TGB di Ambang Dilema Antara Poltikus dan Ulama
Lalu apalagi yang bisa dilakukan oleh seorang TGB, tentu rakyat Indonesia sedang menunggu kejutan-kejutan lain yang bisa diperbuatnya.
Dilema antara Politikus dan Ulama
Posisi Tuan Guru Bajang antara seorang Politikus dan Ulama hampir sulit dibedakan. Di satu sisi dia adalah Gubernur dan kader Partai Demokrat, di sisi lain dia adalah seorang Da’i dan Hafidz Qur'an. Komposisi dirinya sangat komplit dan komprehensif, sehingga ia bisa dinyatakan sebagai seorang pemimpin yang memenuhi syarat ideal. Namun sayangnya persepsi itu luntur gegara sebaris kalimatnya yang mendukung Joko Widodo.
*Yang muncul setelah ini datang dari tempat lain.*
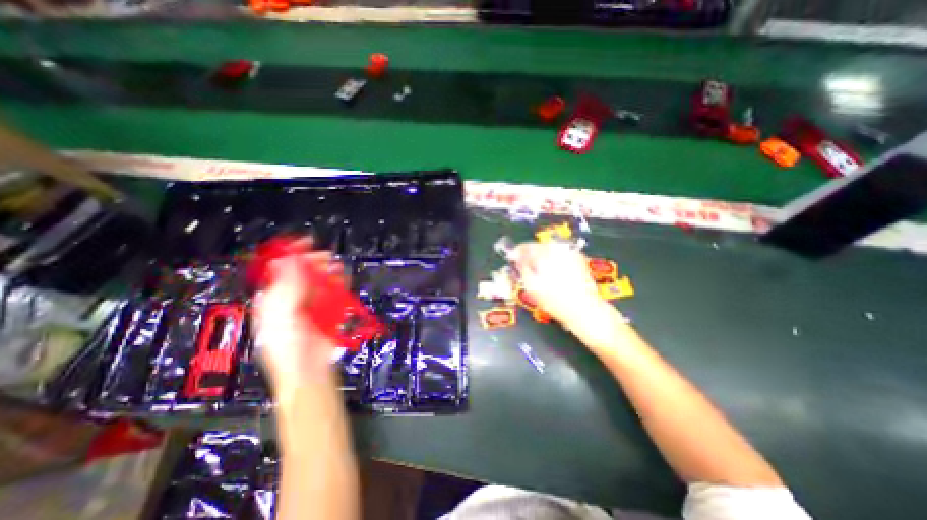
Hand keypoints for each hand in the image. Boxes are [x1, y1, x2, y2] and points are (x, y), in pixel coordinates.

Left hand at [253, 246, 345, 391]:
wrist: (309, 370)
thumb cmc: (288, 348)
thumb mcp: (281, 315)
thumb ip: (287, 287)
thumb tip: (290, 261)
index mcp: (273, 300)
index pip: (279, 270)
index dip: (291, 254)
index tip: (305, 242)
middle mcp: (291, 300)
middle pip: (302, 273)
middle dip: (314, 262)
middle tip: (326, 257)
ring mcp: (311, 305)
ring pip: (320, 281)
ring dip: (328, 271)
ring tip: (336, 267)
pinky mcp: (327, 310)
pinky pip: (334, 292)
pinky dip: (339, 283)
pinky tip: (342, 278)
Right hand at [510, 243, 604, 329]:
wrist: (584, 309)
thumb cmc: (554, 299)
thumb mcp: (531, 285)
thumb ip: (521, 268)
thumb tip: (516, 257)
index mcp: (545, 252)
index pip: (525, 246)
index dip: (516, 254)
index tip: (512, 261)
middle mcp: (558, 248)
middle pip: (538, 247)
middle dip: (530, 256)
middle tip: (525, 270)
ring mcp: (570, 252)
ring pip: (549, 251)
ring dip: (541, 259)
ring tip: (538, 274)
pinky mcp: (578, 259)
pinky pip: (560, 256)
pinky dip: (553, 262)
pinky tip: (552, 275)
TGB terlihat seperti seseorang yang sedang dilema, ia sangat kebingungan untuk memisahkan dua eksistensi yang ada didalam dirinya, yakni untuk memilih menjadi politisi atau tetap bertahan pada posisinya sebagi Ulama.
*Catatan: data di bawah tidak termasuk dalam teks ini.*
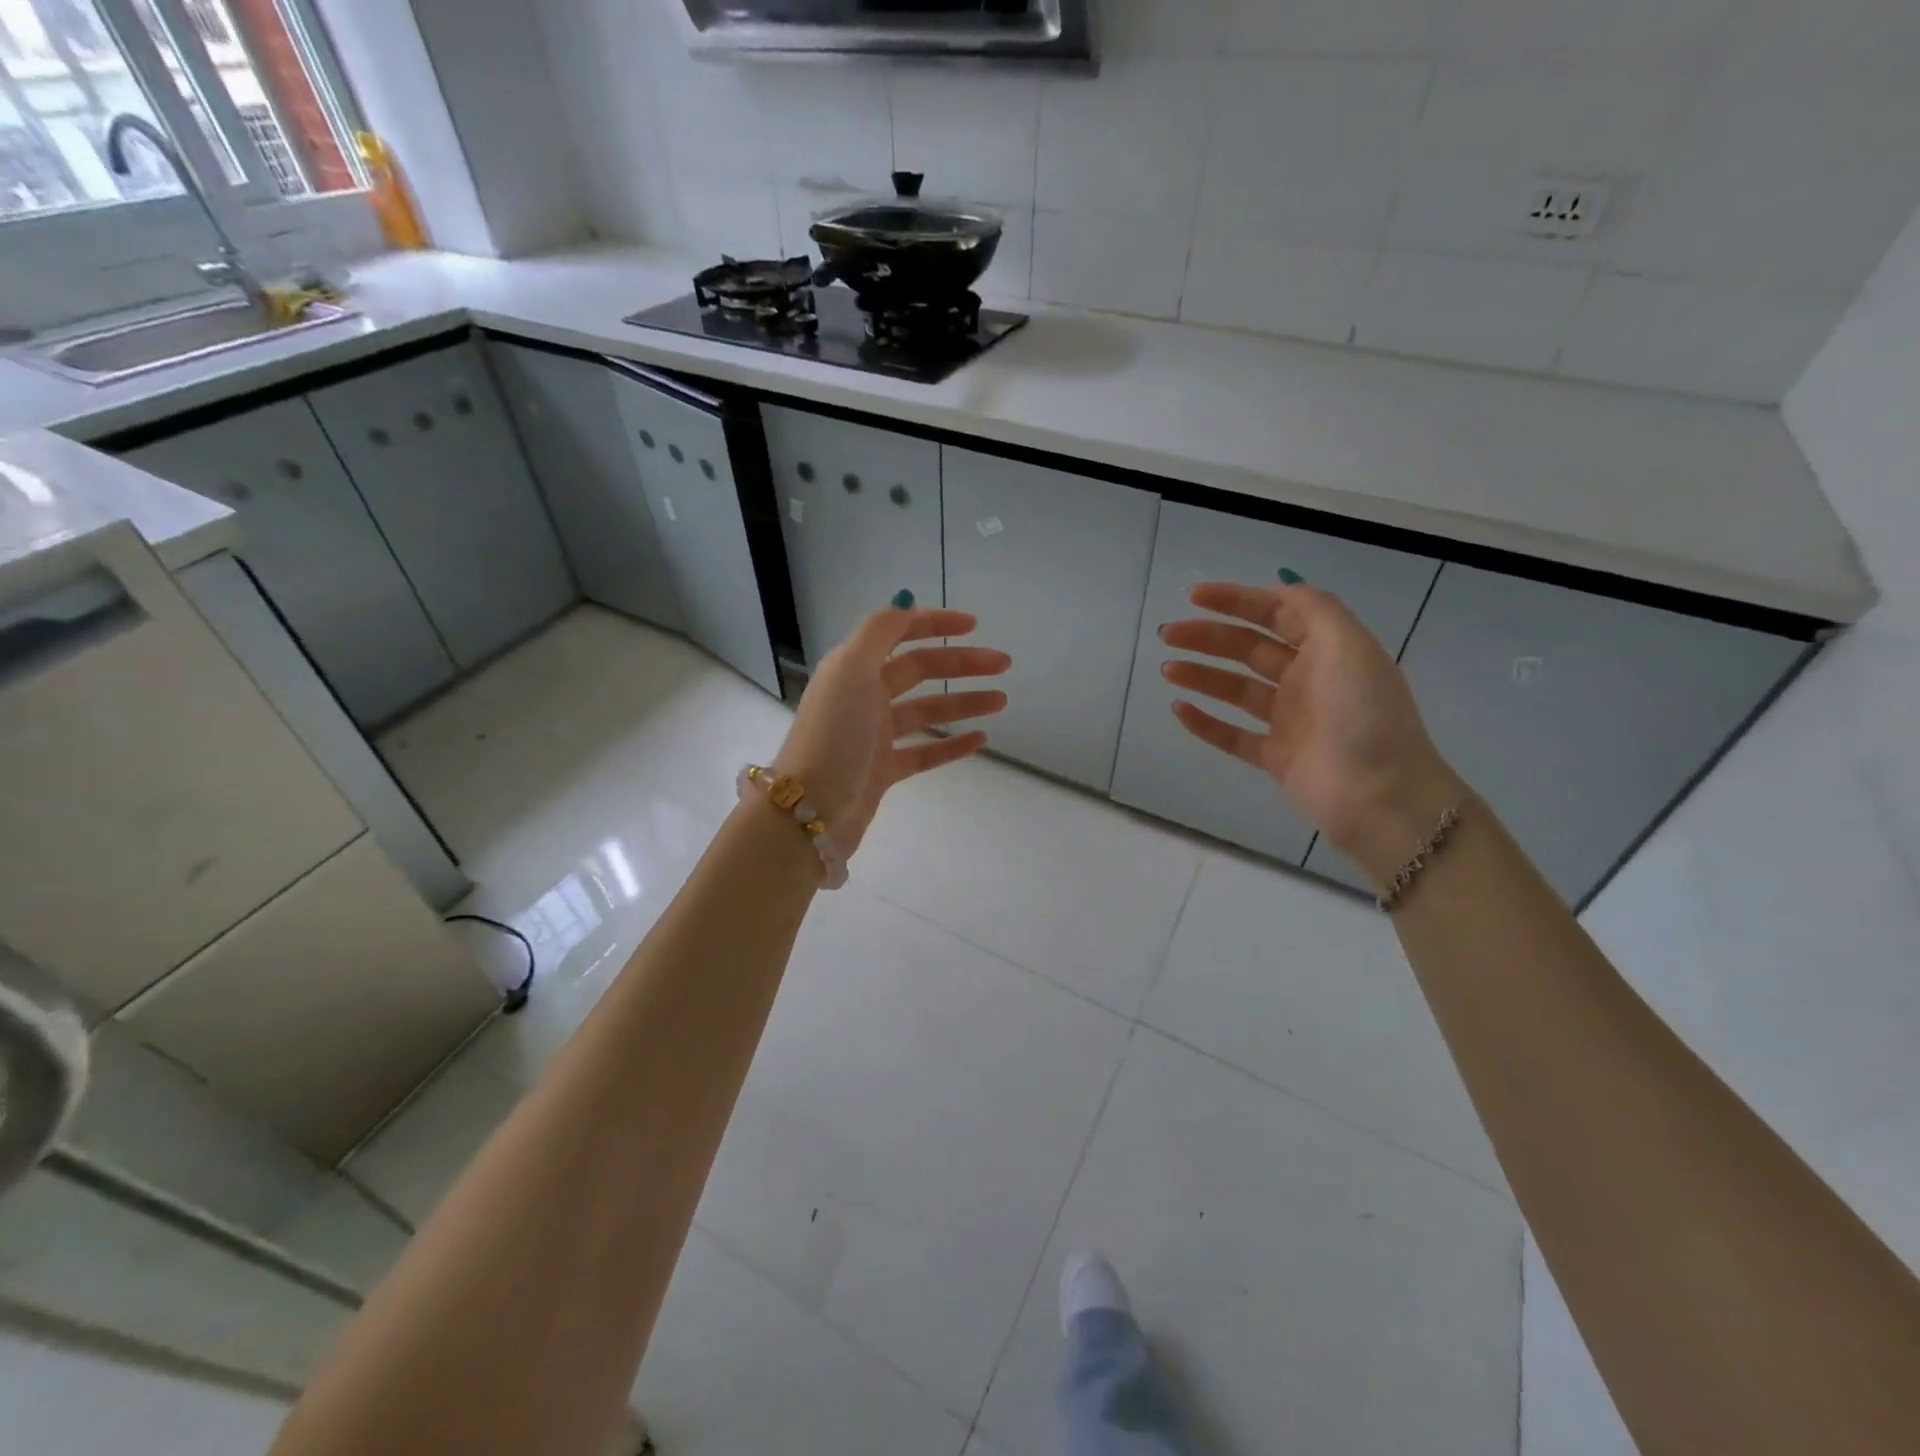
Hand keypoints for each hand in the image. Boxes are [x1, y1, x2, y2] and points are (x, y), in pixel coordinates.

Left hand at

Jika diinterpretasi, penulis menilai bahwa keputusan TGB dalam mendukung Jokowi adalah keputusan seorang politiskus, bukan keputusan seorang ulama, Kerena jika TGB berkapasitas sebagai ulama maka ia tidak akan mengingkari kemesraannya dengan para ulama lain dan umat Islam.
Hak politik seseorang tidak bisa dibatasi oleh siapapun, termasuk hak TGB untuk mendukung Jokowi.
Menurut penulis, pernyataan TGB menjadi polemik sebenarnya bukan karena dia mendukung Jokowi atau mendukung siapa, tetapi persoalan utamanya adalah identitasnya sebagai seorang ulama yang terlihat inkonsisten, karena selama ini ia telah membangun kekuatan bersama barisan umat. Bisa dibilang TGB telah menggali lubangnya sendiri.
Makna ideal politik akan terkikis, jika politik dipahami hanya sekadar urusan merebut dan mempertahankan kekuasaan untuk kepentingan pribadi atau kelompok. Oleh karena itu, sekalipun TGB adalah seorang politikus paling tidak dia harus sadar bahwa di sisi lain dia adalah tuan guru, teladan bagi semua orang.